L’endettement de l'État mais aussi les mutations démographiques ont eu pour conséquence une remise en cause de ces solidarités. Par exemple, le système de prise en charge de certains risques fondée sur un principe de répartition connaît des difficultés de financement (le rapport actif/inactifs se dégradant au fil des années, la prise en charge des seconds devient plus difficile). De même, le financement par l’impôt de certains risques devient nécessaire dans la mesure où le nombre de personnes prises en charge augmente : c’est notamment le cas de la prise en charge de la pauvreté et de l’exclusion par l’intermédiaire du RMI puis du RSA.
En outre, la crise de l'État-Providence passe aussi par une remise en cause des solidarités qu’il a mises en place : on assiste progressivement à un glissement d’une solidarité publique maximaliste à une solidarité plus minimaliste.
(document 1, document 2, document 3, document 4, document 5)
Aujourd’hui encore, la famille permet de tisser des liens sociaux et met en place des solidarités privées. Qu’elle soit proche ou élargie, elle est la plus sollicitée en cas de problème de la vie quotidienne. Si l’on agrège les différentes personnes sollicitées en premier lieu faisant partie de la famille (parents et conjoint), cette dernière apparaît comme la principale structure d’aide (les personnes interrogées y faisant appel en premier lieu représentent près de 70 % de l’échantillon interrogé).
Toutefois, d’autres structures peuvent aussi être sollicitées. C’est le cas des associations qui permettent la mise en place de solidarités de proximité ou des organisations humanitaires (ex: mobilisation des individus pour venir en aide aux populations victimes de catastrophes naturelles, etc.).
Ces solidarités privées peuvent alors pallier les déficiences des solidarités publiques. Ce rôle peut notamment être joué par la famille, en particulier à l’heure où les prises en charge collectives des risques sont remises en question dans leur version maximaliste au profit d’une conception plus minimaliste de l’intervention publique en matière de solidarité. Cette dernière conception vise à n’offrir qu’un filet de sécurité minimal aux individus. De même, les structures collectives sont peu sollicitées dans le cas où un problème de la vie quotidienne apparaît. (document 4)
La solidarité peut donc s’exprimer de manière collective par l’intermédiaire du système de protection sociale ou s’inscrire dans un cadre privé au travers de la structure familiale par exemple. Ces deux formes de solidarité peuvent être complémentaires ou substituables.
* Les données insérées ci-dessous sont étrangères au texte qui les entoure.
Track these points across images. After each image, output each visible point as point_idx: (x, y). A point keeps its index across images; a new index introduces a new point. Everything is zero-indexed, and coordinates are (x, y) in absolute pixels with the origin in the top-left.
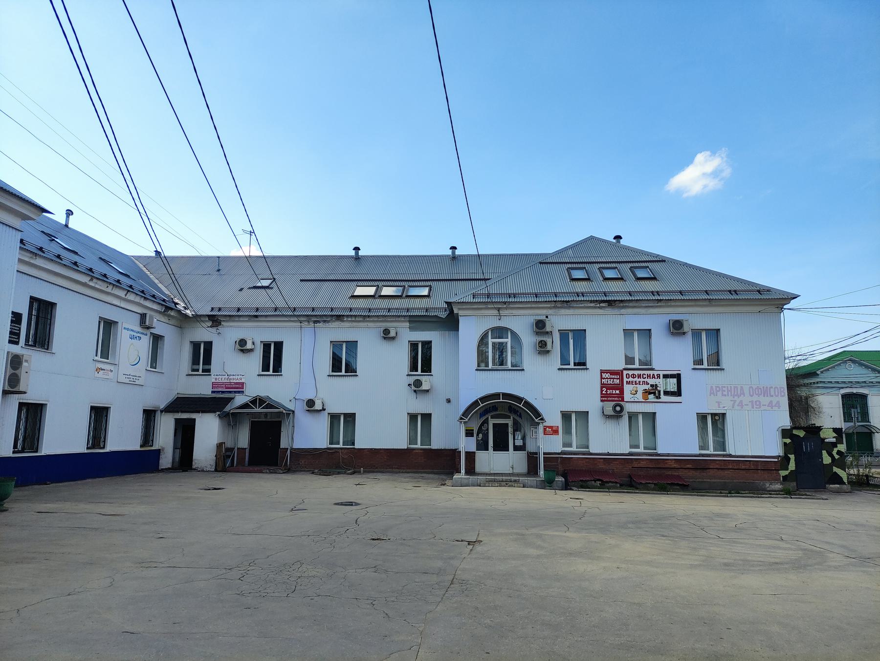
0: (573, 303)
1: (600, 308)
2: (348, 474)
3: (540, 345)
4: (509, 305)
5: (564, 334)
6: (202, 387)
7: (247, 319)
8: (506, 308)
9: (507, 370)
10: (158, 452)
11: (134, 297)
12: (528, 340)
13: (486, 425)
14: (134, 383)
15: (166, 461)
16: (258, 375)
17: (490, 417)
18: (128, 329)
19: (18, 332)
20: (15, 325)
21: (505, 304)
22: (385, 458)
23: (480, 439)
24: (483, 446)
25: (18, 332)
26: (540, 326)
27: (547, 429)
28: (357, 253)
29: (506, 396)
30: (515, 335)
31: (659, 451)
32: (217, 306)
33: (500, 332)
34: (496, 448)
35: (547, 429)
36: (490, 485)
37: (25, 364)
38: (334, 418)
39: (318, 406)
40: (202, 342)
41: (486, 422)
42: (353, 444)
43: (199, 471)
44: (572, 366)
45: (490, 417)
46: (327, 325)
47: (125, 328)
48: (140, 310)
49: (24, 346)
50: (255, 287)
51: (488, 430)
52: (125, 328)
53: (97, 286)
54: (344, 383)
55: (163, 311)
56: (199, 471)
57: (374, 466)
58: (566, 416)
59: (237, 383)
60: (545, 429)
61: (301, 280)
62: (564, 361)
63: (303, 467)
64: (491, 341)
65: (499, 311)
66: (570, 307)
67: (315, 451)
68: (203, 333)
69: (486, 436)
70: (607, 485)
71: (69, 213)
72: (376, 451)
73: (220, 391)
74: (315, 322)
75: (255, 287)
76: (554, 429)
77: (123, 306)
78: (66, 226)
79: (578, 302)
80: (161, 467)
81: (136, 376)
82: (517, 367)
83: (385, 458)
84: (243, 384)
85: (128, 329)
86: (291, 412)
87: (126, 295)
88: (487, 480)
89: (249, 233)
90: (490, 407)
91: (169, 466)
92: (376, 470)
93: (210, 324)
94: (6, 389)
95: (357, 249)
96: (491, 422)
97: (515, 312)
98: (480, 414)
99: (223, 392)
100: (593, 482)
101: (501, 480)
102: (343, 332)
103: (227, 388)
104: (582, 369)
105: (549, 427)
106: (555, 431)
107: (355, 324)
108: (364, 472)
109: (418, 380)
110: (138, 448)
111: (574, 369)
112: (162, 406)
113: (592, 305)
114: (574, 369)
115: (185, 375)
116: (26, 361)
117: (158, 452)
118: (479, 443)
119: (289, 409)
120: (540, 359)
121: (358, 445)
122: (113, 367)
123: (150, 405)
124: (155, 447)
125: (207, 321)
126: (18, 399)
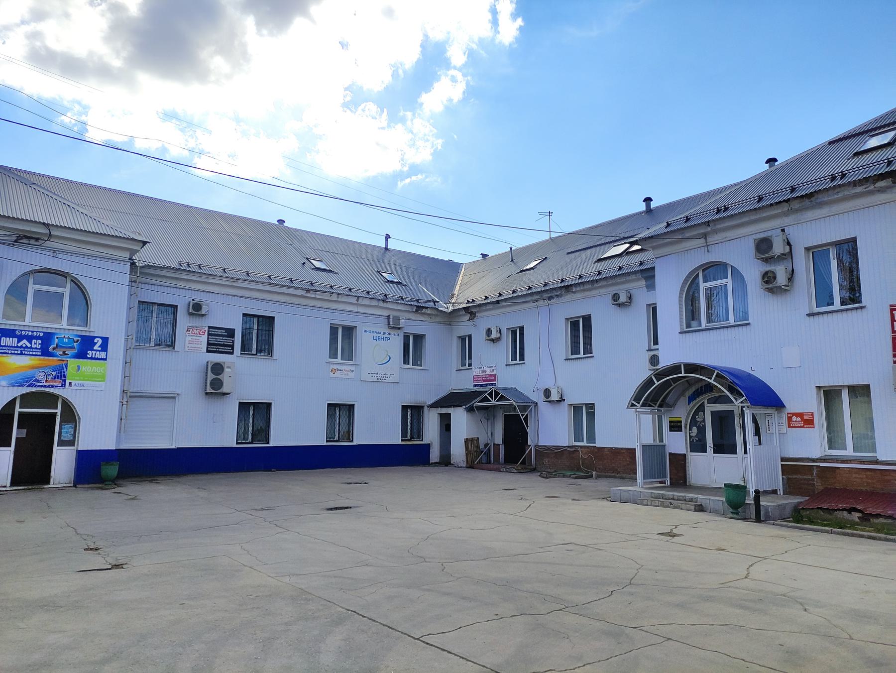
0: (820, 196)
1: (882, 190)
2: (573, 478)
3: (766, 279)
4: (715, 225)
5: (818, 253)
6: (465, 382)
7: (492, 307)
8: (716, 232)
9: (731, 327)
10: (428, 446)
11: (369, 301)
12: (752, 271)
13: (701, 413)
14: (385, 381)
15: (435, 455)
16: (506, 365)
17: (706, 402)
18: (370, 332)
19: (232, 344)
20: (226, 338)
21: (709, 225)
22: (628, 460)
23: (694, 435)
24: (698, 446)
25: (232, 344)
26: (763, 246)
27: (794, 418)
28: (648, 206)
29: (692, 368)
30: (737, 275)
31: (881, 457)
32: (470, 299)
33: (714, 269)
34: (718, 449)
35: (794, 418)
36: (649, 504)
37: (226, 370)
38: (577, 409)
39: (555, 397)
40: (466, 336)
41: (701, 408)
42: (874, 451)
43: (455, 467)
44: (837, 305)
45: (706, 402)
46: (560, 299)
47: (365, 331)
48: (386, 313)
49: (239, 355)
50: (522, 271)
51: (704, 421)
52: (365, 331)
53: (317, 297)
54: (582, 366)
55: (414, 310)
56: (455, 467)
57: (617, 470)
58: (830, 395)
59: (490, 376)
60: (790, 419)
61: (568, 254)
62: (824, 296)
63: (547, 467)
64: (703, 286)
65: (705, 238)
66: (821, 205)
67: (557, 449)
68: (464, 327)
69: (702, 431)
70: (876, 521)
71: (388, 237)
72: (618, 450)
73: (480, 385)
74: (550, 298)
75: (522, 271)
76: (805, 418)
77: (367, 312)
78: (386, 249)
79: (830, 192)
80: (431, 462)
81: (387, 375)
82: (743, 322)
83: (628, 460)
84: (494, 375)
85: (370, 332)
86: (533, 406)
87: (358, 301)
88: (653, 495)
89: (548, 214)
90: (702, 387)
91: (437, 460)
92: (619, 475)
93: (468, 317)
94: (208, 391)
95: (648, 200)
96: (709, 408)
97: (730, 234)
98: (689, 397)
99: (482, 385)
100: (845, 513)
101: (672, 497)
102: (575, 306)
103: (484, 381)
104: (857, 308)
105: (797, 415)
106: (809, 422)
107: (587, 293)
108: (598, 477)
109: (654, 355)
110: (323, 442)
111: (842, 311)
112: (429, 403)
113: (859, 189)
114: (842, 311)
115: (455, 370)
116: (228, 367)
117: (428, 446)
118: (693, 440)
119: (533, 401)
120: (774, 304)
121: (598, 444)
122: (354, 367)
123: (410, 401)
124: (426, 441)
125: (464, 315)
126: (237, 399)
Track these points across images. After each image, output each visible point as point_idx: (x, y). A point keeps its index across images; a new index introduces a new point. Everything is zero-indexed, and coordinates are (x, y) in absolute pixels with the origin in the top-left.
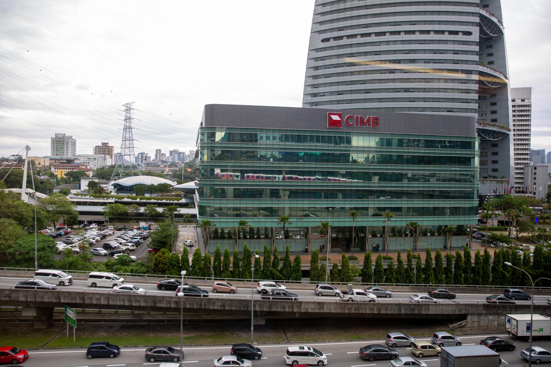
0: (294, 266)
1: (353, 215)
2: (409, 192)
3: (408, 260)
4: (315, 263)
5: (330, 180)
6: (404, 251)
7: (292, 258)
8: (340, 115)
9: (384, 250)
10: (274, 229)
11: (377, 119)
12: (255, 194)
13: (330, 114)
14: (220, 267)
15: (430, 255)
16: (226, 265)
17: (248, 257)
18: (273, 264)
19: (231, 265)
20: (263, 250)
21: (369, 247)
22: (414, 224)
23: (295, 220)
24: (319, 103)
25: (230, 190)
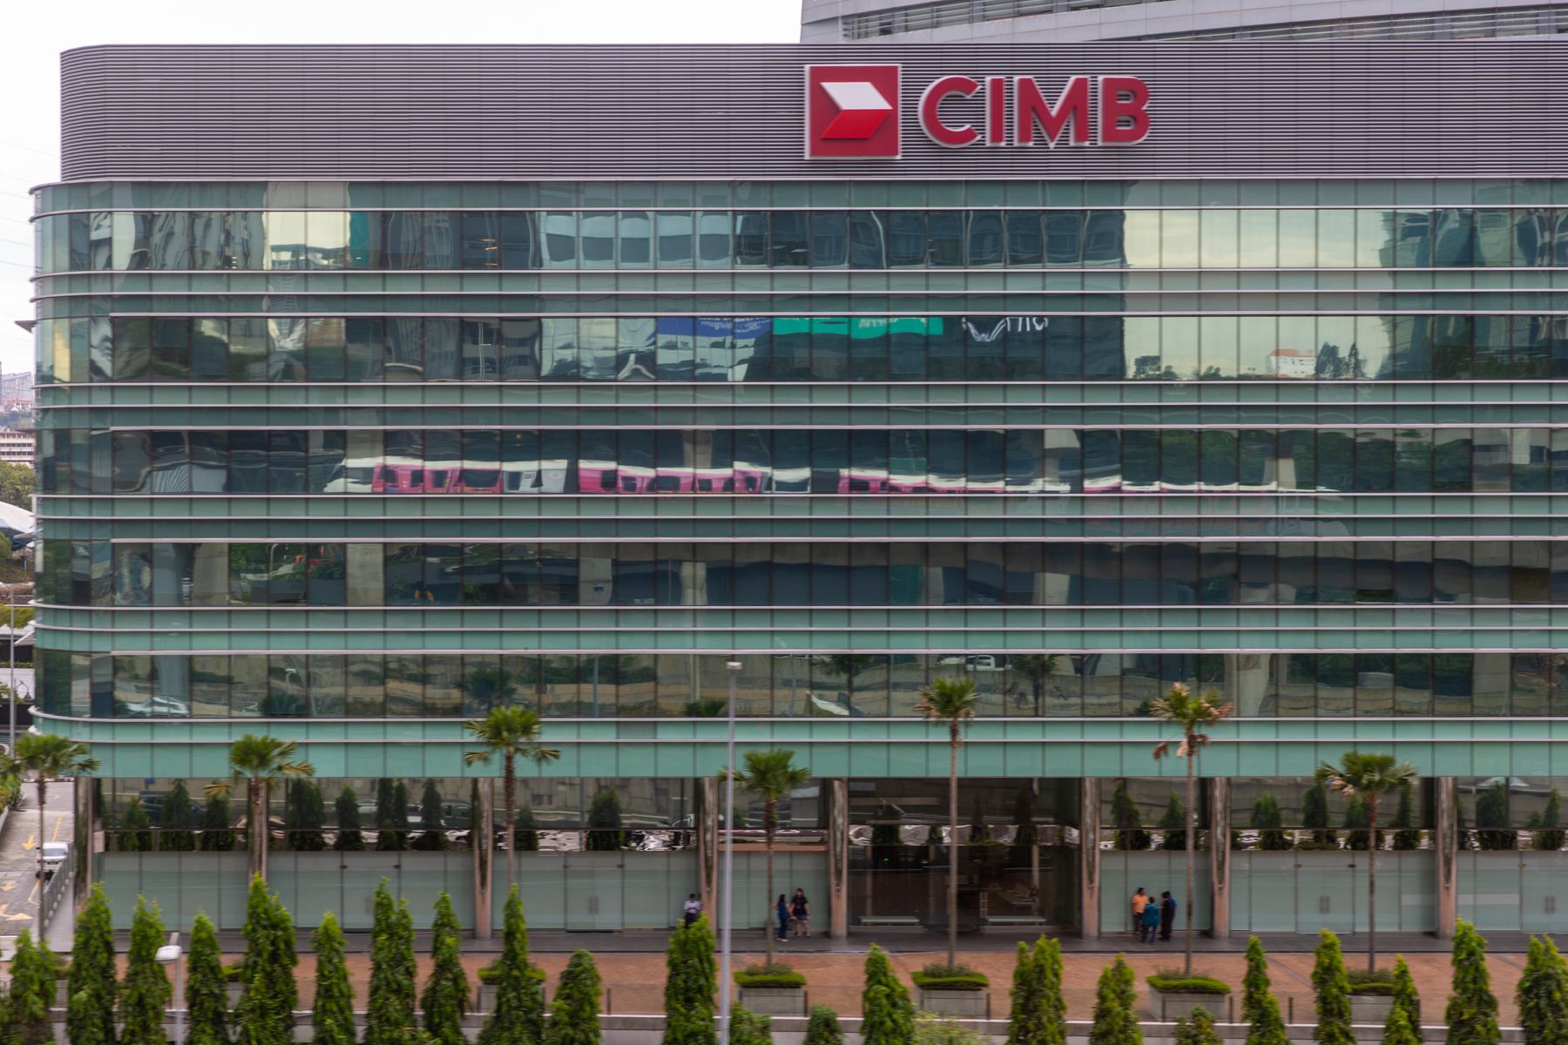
0: (554, 1024)
1: (949, 704)
2: (1401, 556)
3: (1323, 1000)
4: (689, 1002)
5: (858, 485)
6: (1293, 943)
7: (549, 969)
8: (884, 81)
9: (1208, 934)
10: (1445, 799)
11: (1138, 91)
12: (544, 578)
13: (820, 75)
14: (108, 1017)
15: (1479, 976)
16: (141, 1003)
17: (274, 958)
18: (430, 1002)
19: (179, 1008)
20: (366, 920)
21: (1104, 910)
22: (1369, 766)
23: (609, 736)
24: (899, 19)
25: (364, 557)
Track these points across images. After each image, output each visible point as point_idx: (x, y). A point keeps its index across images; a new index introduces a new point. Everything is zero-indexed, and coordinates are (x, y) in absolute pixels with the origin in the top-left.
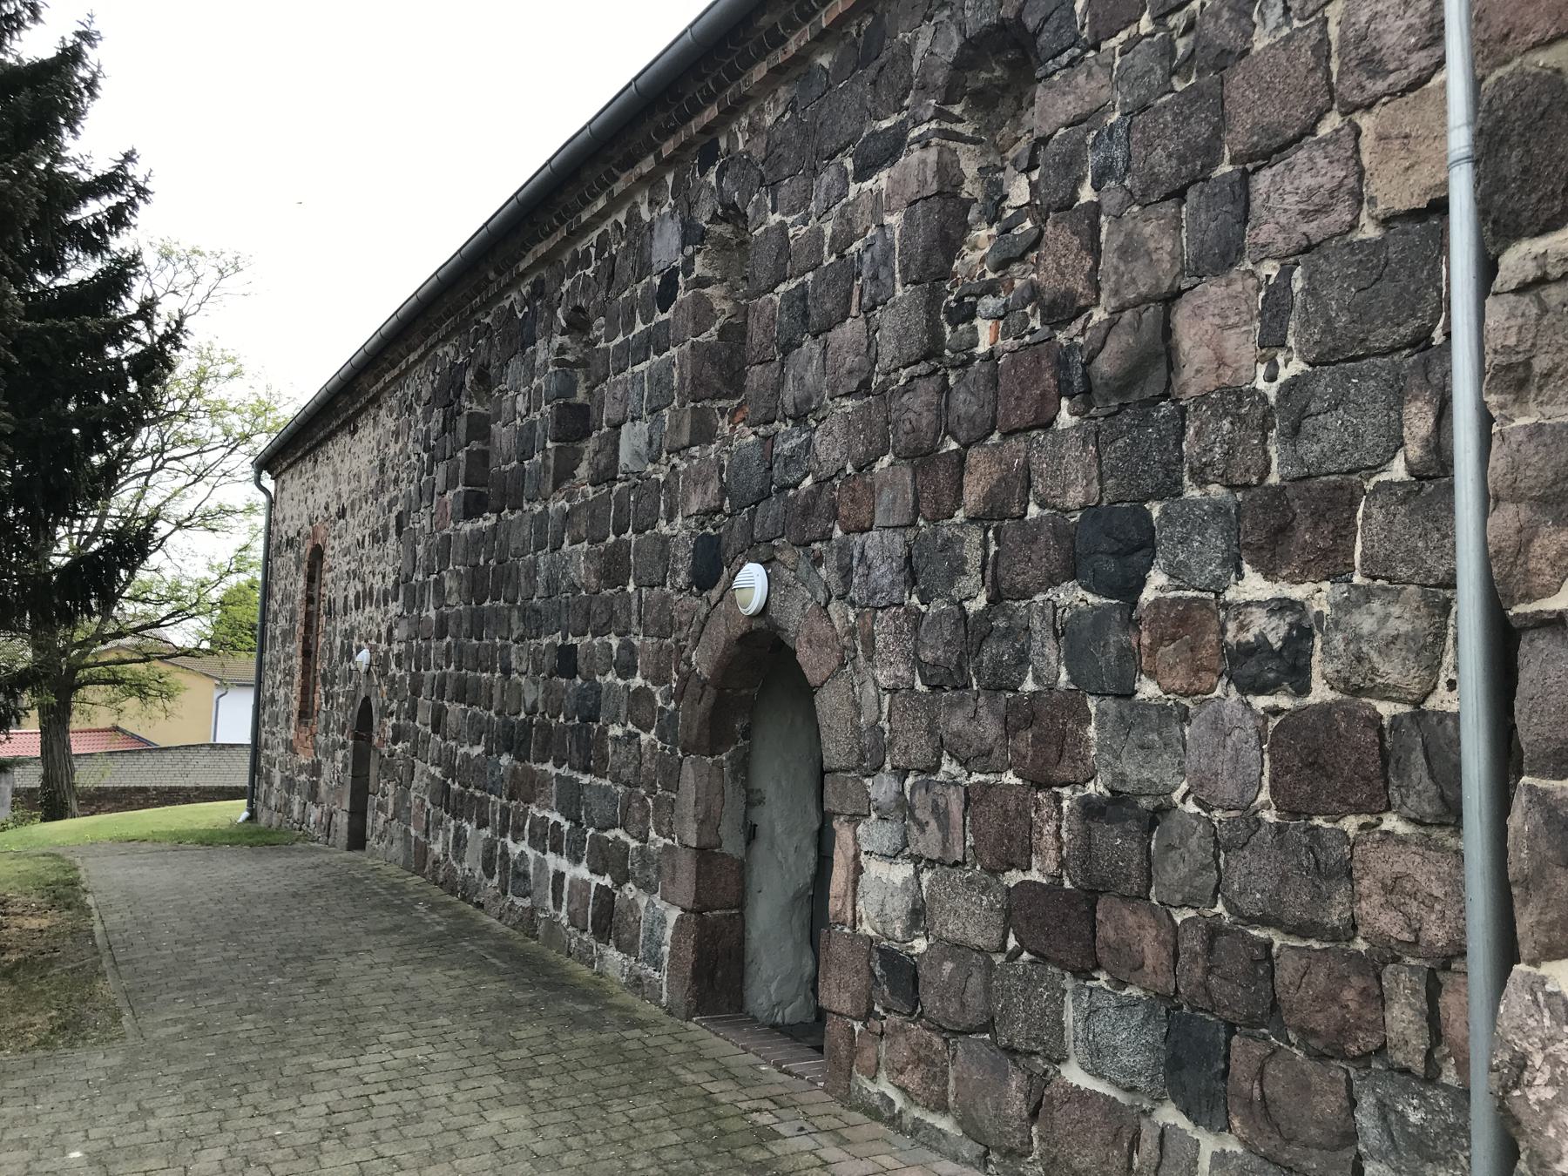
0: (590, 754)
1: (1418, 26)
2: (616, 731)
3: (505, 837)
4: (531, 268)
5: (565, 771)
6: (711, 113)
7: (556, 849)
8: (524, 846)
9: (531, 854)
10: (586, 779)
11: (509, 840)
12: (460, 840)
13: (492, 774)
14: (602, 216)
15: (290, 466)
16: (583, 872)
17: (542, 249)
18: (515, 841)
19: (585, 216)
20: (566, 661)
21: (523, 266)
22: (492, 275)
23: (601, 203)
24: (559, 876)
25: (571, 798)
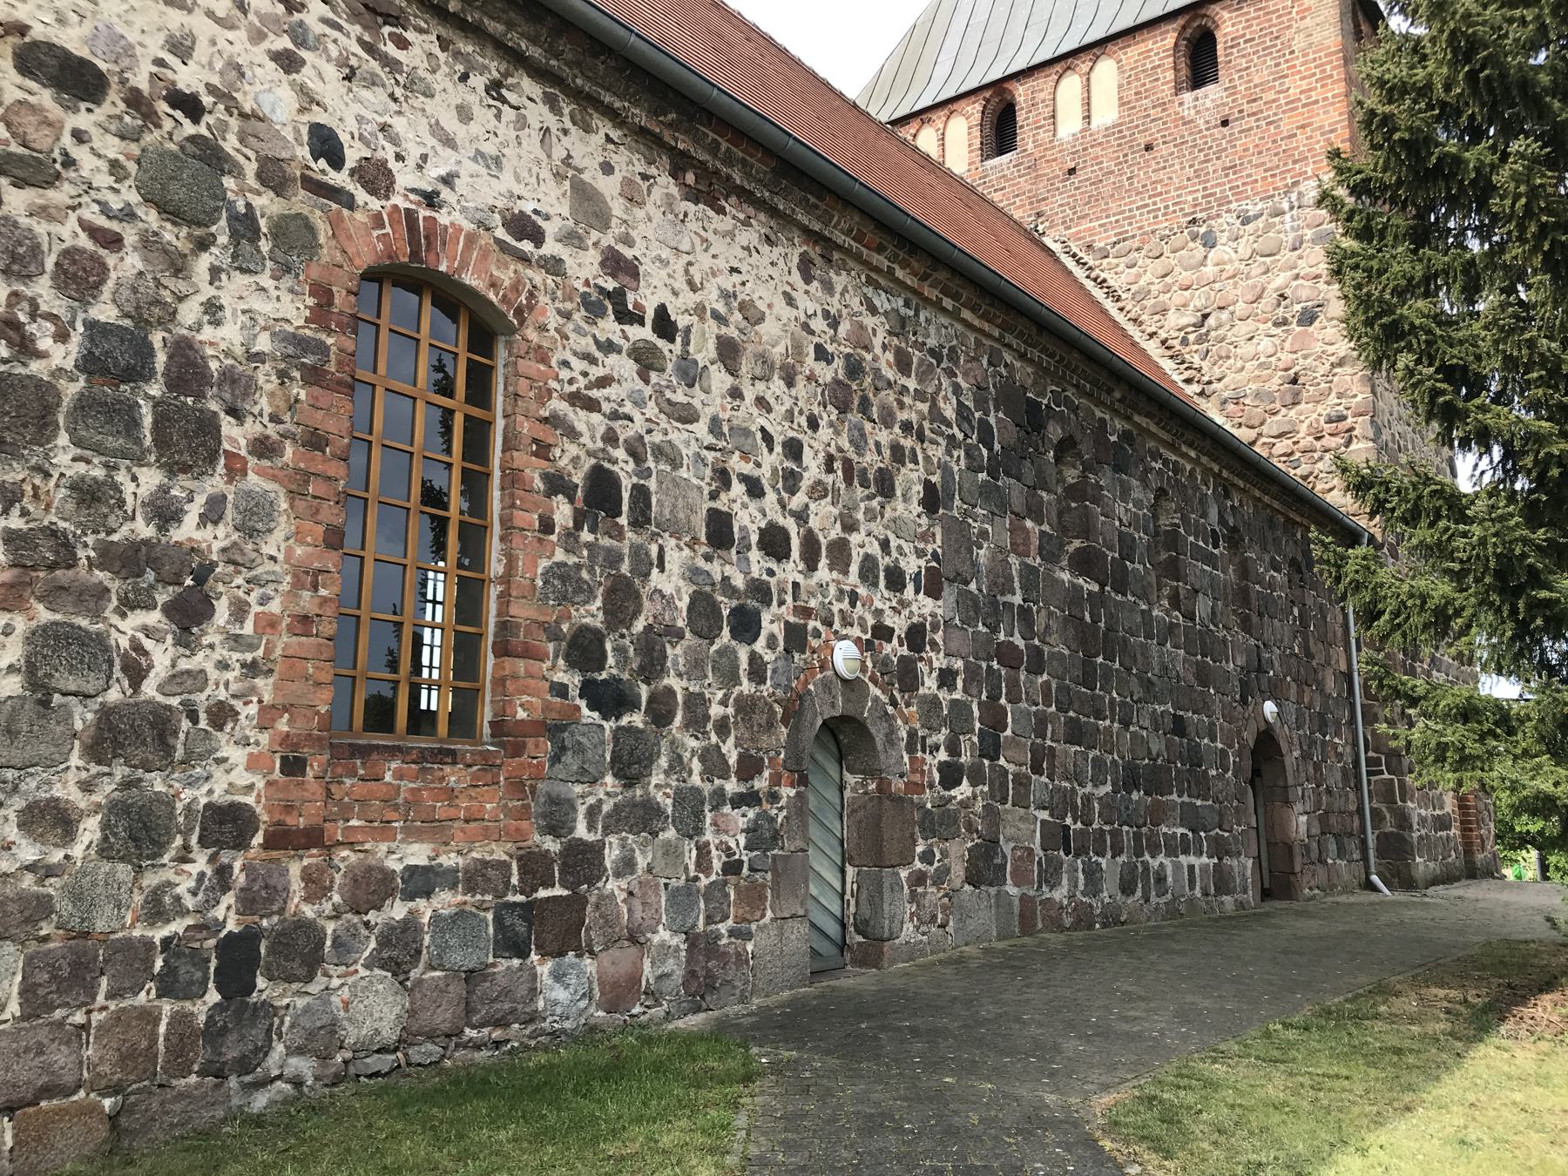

En effet, si la famille ne peut, par exemple, pas prendre en charge seule la vieillesse de l’un de ses membres, l’intervention de la collectivité rend cette prise en charge possible.
De même, la protection sociale se heurte à des problèmes de financement, de sorte qu’elle tend à n’offrir qu’une couverture minimaliste des risques, ce qui rend nécessaire l’intervention d’autres acteurs. Néanmoins, les solidarités privées demeurent inégalitaires, tant en ce qui concerne les personnes qui les rendent effectives (ex: ce sont surtout les femmes qui sont sollicitées) qu’en ce qui concerne des différents milieux sociaux (ex: chez les cadres/professions libérales/entrepreneurs, les aides familiales représentent une part de leur budget plus importante que celle des ouvriers).
Il serait alors intéressant de mener une réflexion sur le poids de ces différentes formes de solidarité dans les autres pays développés à économie de marché disposant d’un système de protection sociale proche du nôtre afin, notamment, de savoir si leur modèle de protection évolue également vers une prise en charge plus minimaliste des risques sociaux.